What is Artemisia argyi called in Korea, according to the passage on Artemisia argyi?

## SOURCE PASSAGE
========================
Artemisia argyi is a perennial herb as a member of the Artemisia belonged to the family Asteraceae (Bremer Citation1994) and widely distributed in Asia, such as China, Mongolia, Japan and Korea. Artemisia species are naturalized in dry and semi-arid habitats and mentioned as “wormwood”. Artemisia argyi, referred to as “Aeyup” in Korea, has been used for the treatment of colic pain, vomiting, and irregular uterine bleeding (Zhao et al. Citation1994). Despite its useful applications, there has been little report of molecular and genomic resources (Vallès & McArthur Citation2001; Shoemaker et al. Citation2005; Liu et al. Citation2013). In this article, the chloroplast genome sequence of medicinal plant, A. argyi, was completely characterized.
========================
## MATERIAL PROVIDED
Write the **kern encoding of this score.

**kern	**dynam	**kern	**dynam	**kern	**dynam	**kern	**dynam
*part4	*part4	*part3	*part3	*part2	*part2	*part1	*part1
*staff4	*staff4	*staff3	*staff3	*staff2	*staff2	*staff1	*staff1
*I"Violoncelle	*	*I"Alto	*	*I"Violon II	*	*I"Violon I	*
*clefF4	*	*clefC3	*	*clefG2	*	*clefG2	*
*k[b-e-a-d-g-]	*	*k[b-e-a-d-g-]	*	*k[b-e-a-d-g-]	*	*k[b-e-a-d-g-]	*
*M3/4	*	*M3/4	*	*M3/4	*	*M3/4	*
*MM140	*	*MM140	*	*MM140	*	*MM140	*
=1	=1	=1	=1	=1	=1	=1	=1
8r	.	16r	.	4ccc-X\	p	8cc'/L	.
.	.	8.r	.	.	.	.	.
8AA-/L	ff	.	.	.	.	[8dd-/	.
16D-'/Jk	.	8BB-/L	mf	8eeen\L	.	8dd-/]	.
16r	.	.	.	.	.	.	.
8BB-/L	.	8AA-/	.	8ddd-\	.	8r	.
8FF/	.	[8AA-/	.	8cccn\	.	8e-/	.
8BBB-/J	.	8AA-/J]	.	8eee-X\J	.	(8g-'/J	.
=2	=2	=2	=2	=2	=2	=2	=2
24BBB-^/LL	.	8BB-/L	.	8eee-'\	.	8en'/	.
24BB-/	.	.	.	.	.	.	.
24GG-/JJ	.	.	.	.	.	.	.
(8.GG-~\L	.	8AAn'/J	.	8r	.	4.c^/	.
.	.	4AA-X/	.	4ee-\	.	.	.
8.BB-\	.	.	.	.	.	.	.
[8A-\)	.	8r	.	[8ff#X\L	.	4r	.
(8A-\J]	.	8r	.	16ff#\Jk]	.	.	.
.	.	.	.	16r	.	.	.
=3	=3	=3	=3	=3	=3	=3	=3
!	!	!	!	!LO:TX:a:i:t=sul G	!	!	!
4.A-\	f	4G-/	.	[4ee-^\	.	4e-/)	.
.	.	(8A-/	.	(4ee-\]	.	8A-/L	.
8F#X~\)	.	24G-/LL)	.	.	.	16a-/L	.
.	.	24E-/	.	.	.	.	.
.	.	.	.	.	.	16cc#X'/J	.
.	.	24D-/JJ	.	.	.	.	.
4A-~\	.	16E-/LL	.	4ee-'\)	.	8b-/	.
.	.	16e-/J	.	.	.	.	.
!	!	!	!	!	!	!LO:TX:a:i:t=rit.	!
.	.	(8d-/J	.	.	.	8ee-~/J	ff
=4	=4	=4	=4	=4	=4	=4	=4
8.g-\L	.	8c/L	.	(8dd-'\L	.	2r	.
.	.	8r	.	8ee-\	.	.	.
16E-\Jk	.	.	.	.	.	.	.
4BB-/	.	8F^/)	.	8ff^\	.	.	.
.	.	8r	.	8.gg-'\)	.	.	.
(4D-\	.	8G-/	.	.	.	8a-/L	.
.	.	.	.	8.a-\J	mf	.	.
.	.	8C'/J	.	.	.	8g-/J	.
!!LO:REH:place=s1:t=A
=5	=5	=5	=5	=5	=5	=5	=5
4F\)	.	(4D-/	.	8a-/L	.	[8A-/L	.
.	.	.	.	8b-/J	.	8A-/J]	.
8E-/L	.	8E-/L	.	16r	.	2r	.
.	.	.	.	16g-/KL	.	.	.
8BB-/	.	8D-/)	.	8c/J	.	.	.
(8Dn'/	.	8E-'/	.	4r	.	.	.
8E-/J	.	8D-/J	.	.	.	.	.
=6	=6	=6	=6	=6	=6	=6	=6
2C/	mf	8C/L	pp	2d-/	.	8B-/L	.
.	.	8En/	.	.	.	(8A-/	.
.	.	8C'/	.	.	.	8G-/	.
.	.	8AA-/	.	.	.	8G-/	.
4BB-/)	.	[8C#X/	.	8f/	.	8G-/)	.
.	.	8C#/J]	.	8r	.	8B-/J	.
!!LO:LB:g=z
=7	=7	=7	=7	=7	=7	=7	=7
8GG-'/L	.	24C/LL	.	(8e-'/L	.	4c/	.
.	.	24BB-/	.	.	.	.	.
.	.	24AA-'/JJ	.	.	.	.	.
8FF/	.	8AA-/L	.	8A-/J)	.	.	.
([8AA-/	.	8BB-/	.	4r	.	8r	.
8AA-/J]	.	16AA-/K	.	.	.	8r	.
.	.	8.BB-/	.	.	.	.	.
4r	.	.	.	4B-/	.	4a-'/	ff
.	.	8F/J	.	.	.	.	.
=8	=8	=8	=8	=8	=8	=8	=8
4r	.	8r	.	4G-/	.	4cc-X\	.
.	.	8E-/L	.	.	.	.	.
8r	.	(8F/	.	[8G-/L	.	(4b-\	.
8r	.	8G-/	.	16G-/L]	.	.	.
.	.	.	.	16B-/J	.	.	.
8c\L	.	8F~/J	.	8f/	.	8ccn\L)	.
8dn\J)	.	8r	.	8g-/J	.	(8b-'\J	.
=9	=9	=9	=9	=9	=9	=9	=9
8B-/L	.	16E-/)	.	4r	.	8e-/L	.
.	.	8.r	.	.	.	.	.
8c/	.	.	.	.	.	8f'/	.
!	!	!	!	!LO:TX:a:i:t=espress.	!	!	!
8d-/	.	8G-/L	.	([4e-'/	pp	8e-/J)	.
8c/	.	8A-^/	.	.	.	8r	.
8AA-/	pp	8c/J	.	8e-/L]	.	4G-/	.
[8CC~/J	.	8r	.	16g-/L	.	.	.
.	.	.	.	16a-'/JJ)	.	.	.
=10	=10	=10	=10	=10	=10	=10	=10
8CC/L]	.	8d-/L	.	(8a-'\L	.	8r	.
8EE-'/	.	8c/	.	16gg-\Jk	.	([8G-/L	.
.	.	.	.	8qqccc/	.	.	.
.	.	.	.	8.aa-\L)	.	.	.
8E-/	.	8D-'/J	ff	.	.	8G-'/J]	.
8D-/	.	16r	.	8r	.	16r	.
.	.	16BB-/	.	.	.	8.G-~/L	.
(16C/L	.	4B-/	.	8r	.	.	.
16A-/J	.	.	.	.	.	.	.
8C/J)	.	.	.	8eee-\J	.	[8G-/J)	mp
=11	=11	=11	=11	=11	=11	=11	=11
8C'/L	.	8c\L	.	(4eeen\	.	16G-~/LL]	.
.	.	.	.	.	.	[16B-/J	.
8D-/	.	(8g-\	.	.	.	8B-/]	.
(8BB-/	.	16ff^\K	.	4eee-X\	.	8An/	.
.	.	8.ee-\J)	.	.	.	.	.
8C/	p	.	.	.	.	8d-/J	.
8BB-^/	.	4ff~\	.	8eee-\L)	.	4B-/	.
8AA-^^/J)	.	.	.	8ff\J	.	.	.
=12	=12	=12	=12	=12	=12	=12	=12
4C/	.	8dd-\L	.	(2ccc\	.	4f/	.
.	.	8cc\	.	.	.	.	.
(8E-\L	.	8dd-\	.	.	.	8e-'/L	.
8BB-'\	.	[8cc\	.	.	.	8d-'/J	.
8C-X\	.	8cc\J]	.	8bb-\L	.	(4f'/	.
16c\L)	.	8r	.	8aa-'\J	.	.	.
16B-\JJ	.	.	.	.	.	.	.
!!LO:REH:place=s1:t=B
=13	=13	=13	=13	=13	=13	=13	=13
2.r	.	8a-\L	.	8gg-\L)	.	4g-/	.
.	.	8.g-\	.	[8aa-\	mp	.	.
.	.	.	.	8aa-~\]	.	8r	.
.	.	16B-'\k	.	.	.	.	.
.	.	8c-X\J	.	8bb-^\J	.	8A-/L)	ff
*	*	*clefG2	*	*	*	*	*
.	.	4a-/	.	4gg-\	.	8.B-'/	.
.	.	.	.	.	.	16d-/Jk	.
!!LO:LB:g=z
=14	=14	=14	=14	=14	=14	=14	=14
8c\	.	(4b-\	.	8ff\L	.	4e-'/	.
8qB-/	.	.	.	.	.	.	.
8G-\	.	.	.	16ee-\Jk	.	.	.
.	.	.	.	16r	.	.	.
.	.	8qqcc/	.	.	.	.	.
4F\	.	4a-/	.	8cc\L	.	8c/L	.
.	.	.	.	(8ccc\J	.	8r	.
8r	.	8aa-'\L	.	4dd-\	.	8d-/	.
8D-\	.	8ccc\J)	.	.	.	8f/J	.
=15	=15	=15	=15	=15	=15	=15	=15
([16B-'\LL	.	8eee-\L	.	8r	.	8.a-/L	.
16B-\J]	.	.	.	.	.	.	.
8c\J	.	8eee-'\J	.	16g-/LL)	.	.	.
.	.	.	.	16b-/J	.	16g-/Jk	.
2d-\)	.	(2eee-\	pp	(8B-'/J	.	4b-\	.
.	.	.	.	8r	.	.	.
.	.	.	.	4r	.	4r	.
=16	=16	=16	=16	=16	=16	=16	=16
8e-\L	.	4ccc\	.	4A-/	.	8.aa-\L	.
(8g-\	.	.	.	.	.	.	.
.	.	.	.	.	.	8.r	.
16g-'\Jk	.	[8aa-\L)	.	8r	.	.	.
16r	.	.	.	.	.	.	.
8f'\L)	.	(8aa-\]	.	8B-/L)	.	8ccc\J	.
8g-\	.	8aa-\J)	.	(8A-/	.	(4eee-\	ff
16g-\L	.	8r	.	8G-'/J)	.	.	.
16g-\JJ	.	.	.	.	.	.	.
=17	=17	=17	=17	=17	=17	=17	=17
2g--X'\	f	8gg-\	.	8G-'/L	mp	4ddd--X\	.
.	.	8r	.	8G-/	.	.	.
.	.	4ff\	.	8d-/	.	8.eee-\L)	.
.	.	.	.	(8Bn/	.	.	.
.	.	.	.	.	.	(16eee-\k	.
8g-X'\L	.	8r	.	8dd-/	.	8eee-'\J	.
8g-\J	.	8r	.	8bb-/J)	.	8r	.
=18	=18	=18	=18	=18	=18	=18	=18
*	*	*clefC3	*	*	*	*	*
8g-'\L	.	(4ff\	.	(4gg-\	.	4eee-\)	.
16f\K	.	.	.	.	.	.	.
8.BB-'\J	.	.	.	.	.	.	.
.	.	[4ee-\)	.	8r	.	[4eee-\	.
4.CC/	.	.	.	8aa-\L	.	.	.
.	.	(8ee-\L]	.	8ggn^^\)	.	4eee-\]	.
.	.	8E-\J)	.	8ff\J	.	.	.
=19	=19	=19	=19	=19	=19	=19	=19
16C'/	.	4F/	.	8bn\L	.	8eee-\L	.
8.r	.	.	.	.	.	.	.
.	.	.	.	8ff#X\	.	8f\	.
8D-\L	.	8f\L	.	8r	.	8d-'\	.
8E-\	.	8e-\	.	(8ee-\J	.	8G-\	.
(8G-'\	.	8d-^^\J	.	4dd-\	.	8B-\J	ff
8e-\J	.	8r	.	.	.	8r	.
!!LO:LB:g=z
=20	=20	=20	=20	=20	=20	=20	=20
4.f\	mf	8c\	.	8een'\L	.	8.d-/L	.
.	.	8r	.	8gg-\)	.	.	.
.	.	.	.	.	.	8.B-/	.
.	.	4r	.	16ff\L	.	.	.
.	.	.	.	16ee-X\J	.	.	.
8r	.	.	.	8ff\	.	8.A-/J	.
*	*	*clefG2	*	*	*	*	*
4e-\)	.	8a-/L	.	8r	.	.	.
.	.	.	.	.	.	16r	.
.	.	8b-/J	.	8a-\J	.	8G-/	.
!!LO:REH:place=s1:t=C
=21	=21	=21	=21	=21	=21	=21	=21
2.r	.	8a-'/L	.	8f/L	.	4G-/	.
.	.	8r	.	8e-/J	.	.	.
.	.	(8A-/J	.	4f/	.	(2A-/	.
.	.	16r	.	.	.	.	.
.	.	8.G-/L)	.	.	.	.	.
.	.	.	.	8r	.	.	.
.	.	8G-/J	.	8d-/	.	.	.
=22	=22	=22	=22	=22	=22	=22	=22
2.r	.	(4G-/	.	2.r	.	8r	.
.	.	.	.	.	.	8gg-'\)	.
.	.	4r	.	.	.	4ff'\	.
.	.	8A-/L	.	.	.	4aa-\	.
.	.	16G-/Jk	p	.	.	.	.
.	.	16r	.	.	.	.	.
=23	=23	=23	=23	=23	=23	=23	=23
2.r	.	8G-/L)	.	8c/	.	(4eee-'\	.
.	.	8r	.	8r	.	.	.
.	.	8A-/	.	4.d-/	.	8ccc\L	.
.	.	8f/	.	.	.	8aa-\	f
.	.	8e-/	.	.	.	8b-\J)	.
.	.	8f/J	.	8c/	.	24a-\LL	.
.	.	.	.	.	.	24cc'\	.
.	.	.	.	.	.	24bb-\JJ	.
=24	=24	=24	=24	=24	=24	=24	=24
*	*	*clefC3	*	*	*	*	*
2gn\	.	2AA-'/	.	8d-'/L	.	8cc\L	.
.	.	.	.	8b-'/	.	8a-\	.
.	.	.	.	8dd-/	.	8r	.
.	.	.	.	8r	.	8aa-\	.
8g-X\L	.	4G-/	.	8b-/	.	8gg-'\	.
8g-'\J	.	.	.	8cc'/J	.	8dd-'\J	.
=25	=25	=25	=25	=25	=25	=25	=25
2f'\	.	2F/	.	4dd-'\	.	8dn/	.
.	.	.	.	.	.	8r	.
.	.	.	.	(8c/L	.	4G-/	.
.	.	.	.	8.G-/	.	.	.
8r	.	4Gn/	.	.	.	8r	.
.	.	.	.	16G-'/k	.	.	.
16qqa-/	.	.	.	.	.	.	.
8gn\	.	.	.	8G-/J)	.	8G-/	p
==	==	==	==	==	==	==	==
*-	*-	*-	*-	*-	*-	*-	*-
========================
## OUTPUT OF THE EXERCISE
"Aeyup"